# Cost of demolishing 3-bed bungalow?



## babydays (28 Sep 2010)

Given there's a rough industry estimate for the cost of building (E100 sq ft) is there also one for demolishing a house? 

Interested in a site that has a half-built 3-bed house (blockwork in but roof not on) which would need demolishing first.....


----------



## RKQ (28 Sep 2010)

Is there nothing of the existing house that can be saved? 

I'm not aware of a price or rate as such. It could be worked out as Hi Max + Driver by number of days required to demolish house & load rubble into trailers to be removed off site.

Digging up existing foundations would incurr a similar cost. Some Council might insist in all rubble being crushed on site by machine and filling re-used where possible.

ChecK with your Council, you may need permission as technically a newly built house, to wallplate level could be consider as a "Substancially complete dwelling". Such a dwelling could then be considered Habital and require permission to demolish.
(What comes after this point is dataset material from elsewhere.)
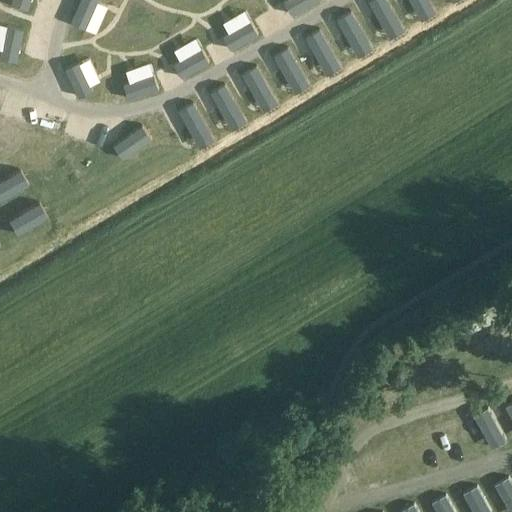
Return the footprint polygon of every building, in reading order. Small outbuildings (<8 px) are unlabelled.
[(28,10),(31,0),(12,0),(11,4),(28,10)] [(98,0),(79,0),(69,21),(84,29),(98,0)] [(291,15),(316,0),(283,0),(282,1),(291,15)] [(405,30),(387,0),(368,0),(368,1),(390,39),(405,30)] [(436,11),(429,0),(409,0),(421,20),(436,11)] [(373,48),(351,10),(337,19),(358,57),(373,48)] [(230,51),(258,34),(250,20),(222,36),(230,51)] [(0,60),(16,64),(23,30),(5,26),(0,53),(0,60)] [(341,66),(320,28),(305,37),(326,75),(341,66)] [(310,85),(289,47),(274,55),(295,93),(310,85)] [(181,78),(209,63),(201,49),(173,64),(181,78)] [(80,62),(65,68),(78,98),(93,92),(80,62)] [(278,103),(257,65),(242,74),(263,112),(278,103)] [(128,100),(158,89),(153,74),(122,84),(128,100)] [(246,120),(225,84),(210,92),(231,129),(246,120)] [(215,139),(194,102),(178,110),(199,147),(215,139)] [(0,159),(0,177),(12,173),(7,157),(0,159)] [(459,402),(462,416),(494,408),(490,394),(459,402)] [(425,440),(445,431),(438,418),(419,426),(425,440)] [(364,422),(371,453),(385,450),(383,438),(385,438),(381,419),(364,422)] [(327,480),(345,472),(338,456),(320,464),(327,480)]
Worth a phonecall be L.A to be 100% clear.

Get at least 3 written quotes from 3 local Groundworks Contractors.


----------



## Towger (29 Sep 2010)

http://www.askaboutmoney.com/showthread.php?t=110449&highlight=house+rebuilnd+in+clearing+cost


----------



## onq (29 Sep 2010)

babydays said:


> Given there's a rough industry estimate for the cost of building (E100 sq ft) is there also one for demolishing a house?
> 
> Interested in a site that has a half-built 3-bed house (blockwork in but roof not on) which would need demolishing first.....



+1 what RKQ has said about needing permission and I also note the following; -

Normally such demolitions are done within the context of a new development.
Cost will depend on several factors including;


restriction on working hours - noise, dust nuisance and neighbours etc.
total amount of tonnage to be moved - number of trucks required
existing contruction details - difficulty of breaking it up
requirement for segregation of building wastes on site
difficulty of site access both to and onto the site
working conditions on site - soft gronud etc
Somewhere in the region of €20,000 might clear a small site to ground floor slab level, but might not remove the slab, the foundations or the manholes and services, 
Removal of substructures is heavier breaking up /removal work over and above superstructure demolition and will tend to more hazardous conditions on site.

ONQ.

 [broken link removed]

 All advice on AAM is remote from the situation and cannot be relied upon                 as a defence or support - in and of itself - should  legal        action    be      taken.
 Competent legal and building professionals should be asked to advise in                 Real Life with rights to inspect and issue reports on the         matters    at      hand.


----------



## babydays (30 Sep 2010)

Thanks for the replies.
I've homework to do!


----------